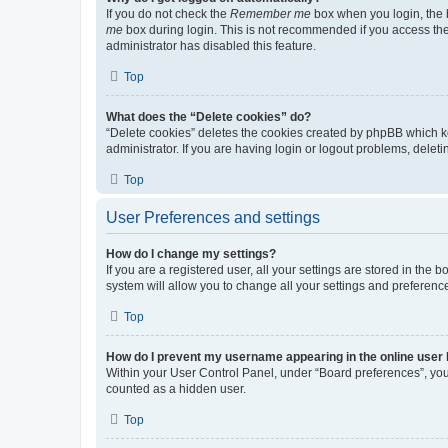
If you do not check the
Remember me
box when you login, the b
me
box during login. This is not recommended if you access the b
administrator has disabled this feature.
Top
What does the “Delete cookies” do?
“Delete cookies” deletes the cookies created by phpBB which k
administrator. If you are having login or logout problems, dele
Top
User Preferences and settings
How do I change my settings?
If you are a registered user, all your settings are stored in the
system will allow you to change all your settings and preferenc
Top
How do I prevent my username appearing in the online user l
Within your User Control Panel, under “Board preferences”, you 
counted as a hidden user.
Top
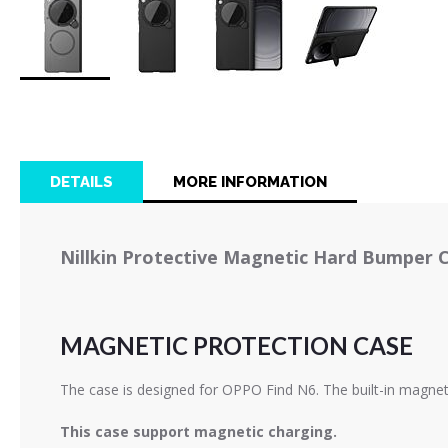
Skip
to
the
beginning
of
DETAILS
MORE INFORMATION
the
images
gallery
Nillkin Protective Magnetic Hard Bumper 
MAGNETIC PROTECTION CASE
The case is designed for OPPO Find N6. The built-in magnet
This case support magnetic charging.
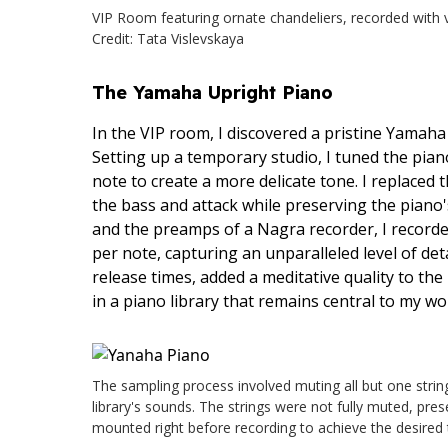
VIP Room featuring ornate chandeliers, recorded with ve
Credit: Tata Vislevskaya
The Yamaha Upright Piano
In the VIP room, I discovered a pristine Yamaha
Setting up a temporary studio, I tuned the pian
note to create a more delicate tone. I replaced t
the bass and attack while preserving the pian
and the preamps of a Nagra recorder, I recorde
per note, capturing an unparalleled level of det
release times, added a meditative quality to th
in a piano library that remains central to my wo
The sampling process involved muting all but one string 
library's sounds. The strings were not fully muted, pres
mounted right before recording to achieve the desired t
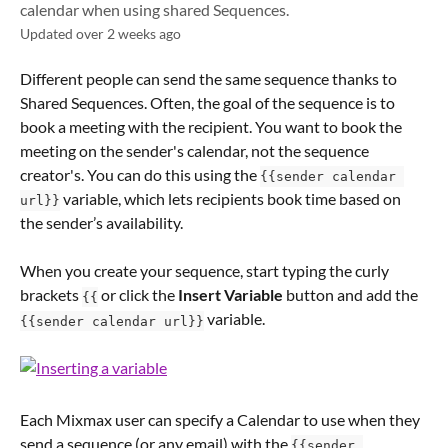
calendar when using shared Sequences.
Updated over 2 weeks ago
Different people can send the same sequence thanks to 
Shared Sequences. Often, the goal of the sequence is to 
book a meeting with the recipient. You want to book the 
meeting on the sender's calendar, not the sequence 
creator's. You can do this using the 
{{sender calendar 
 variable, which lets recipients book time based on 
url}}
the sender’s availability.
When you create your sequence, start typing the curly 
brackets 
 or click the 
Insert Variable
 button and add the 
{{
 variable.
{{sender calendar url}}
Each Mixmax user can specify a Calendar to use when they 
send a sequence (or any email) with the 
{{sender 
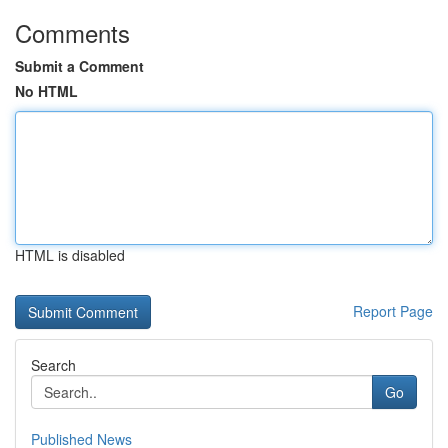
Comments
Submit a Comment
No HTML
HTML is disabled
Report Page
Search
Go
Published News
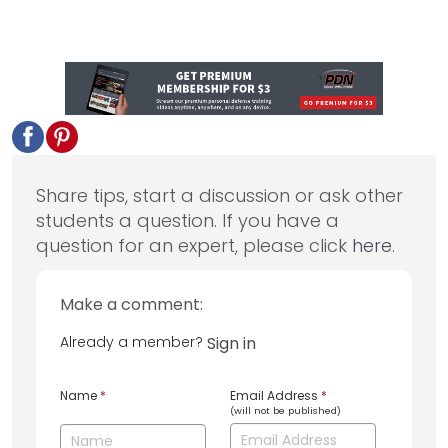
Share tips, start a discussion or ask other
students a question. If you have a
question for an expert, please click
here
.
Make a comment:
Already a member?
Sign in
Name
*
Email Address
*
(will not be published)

- - - - -

Print the text lines from all of the records above word for word, and leave the pictures out.

If you do not check the
Remember me
box when you login, the b
me
box during login. This is not recommended if you access the b
administrator has disabled this feature.
Top
What does the “Delete cookies” do?
“Delete cookies” deletes the cookies created by phpBB which k
administrator. If you are having login or logout problems, dele
Top
User Preferences and settings
How do I change my settings?
If you are a registered user, all your settings are stored in the
system will allow you to change all your settings and preferenc
Top
How do I prevent my username appearing in the online user l
Within your User Control Panel, under “Board preferences”, you 
counted as a hidden user.
Top
Skip
to
the
beginning
of
DETAILS
MORE INFORMATION
the
images
gallery
Nillkin Protective Magnetic Hard Bumper 
MAGNETIC PROTECTION CASE
The case is designed for OPPO Find N6. The built-in magnet
This case support magnetic charging.
VIP Room featuring ornate chandeliers, recorded with ve
Credit: Tata Vislevskaya
The Yamaha Upright Piano
In the VIP room, I discovered a pristine Yamaha
Setting up a temporary studio, I tuned the pian
note to create a more delicate tone. I replaced t
the bass and attack while preserving the pian
and the preamps of a Nagra recorder, I recorde
per note, capturing an unparalleled level of det
release times, added a meditative quality to th
in a piano library that remains central to my wo
The sampling process involved muting all but one string 
library's sounds. The strings were not fully muted, pres
mounted right before recording to achieve the desired t
calendar when using shared Sequences.
Updated over 2 weeks ago
Different people can send the same sequence thanks to 
Shared Sequences. Often, the goal of the sequence is to 
book a meeting with the recipient. You want to book the 
meeting on the sender's calendar, not the sequence 
creator's. You can do this using the 
{{sender calendar 
 variable, which lets recipients book time based on 
url}}
the sender’s availability.
When you create your sequence, start typing the curly 
brackets 
 or click the 
Insert Variable
 button and add the 
{{
 variable.
{{sender calendar url}}
Each Mixmax user can specify a Calendar to use when they 
send a sequence (or any email) with the 
{{sender 
Comments
Submit a Comment
No HTML
HTML is disabled
Report Page
Search
Go
Published News
Share tips, start a discussion or ask other
students a question. If you have a
question for an expert, please click
here
.
Make a comment:
Already a member?
Sign in
Name
*
Email Address
*
(will not be published)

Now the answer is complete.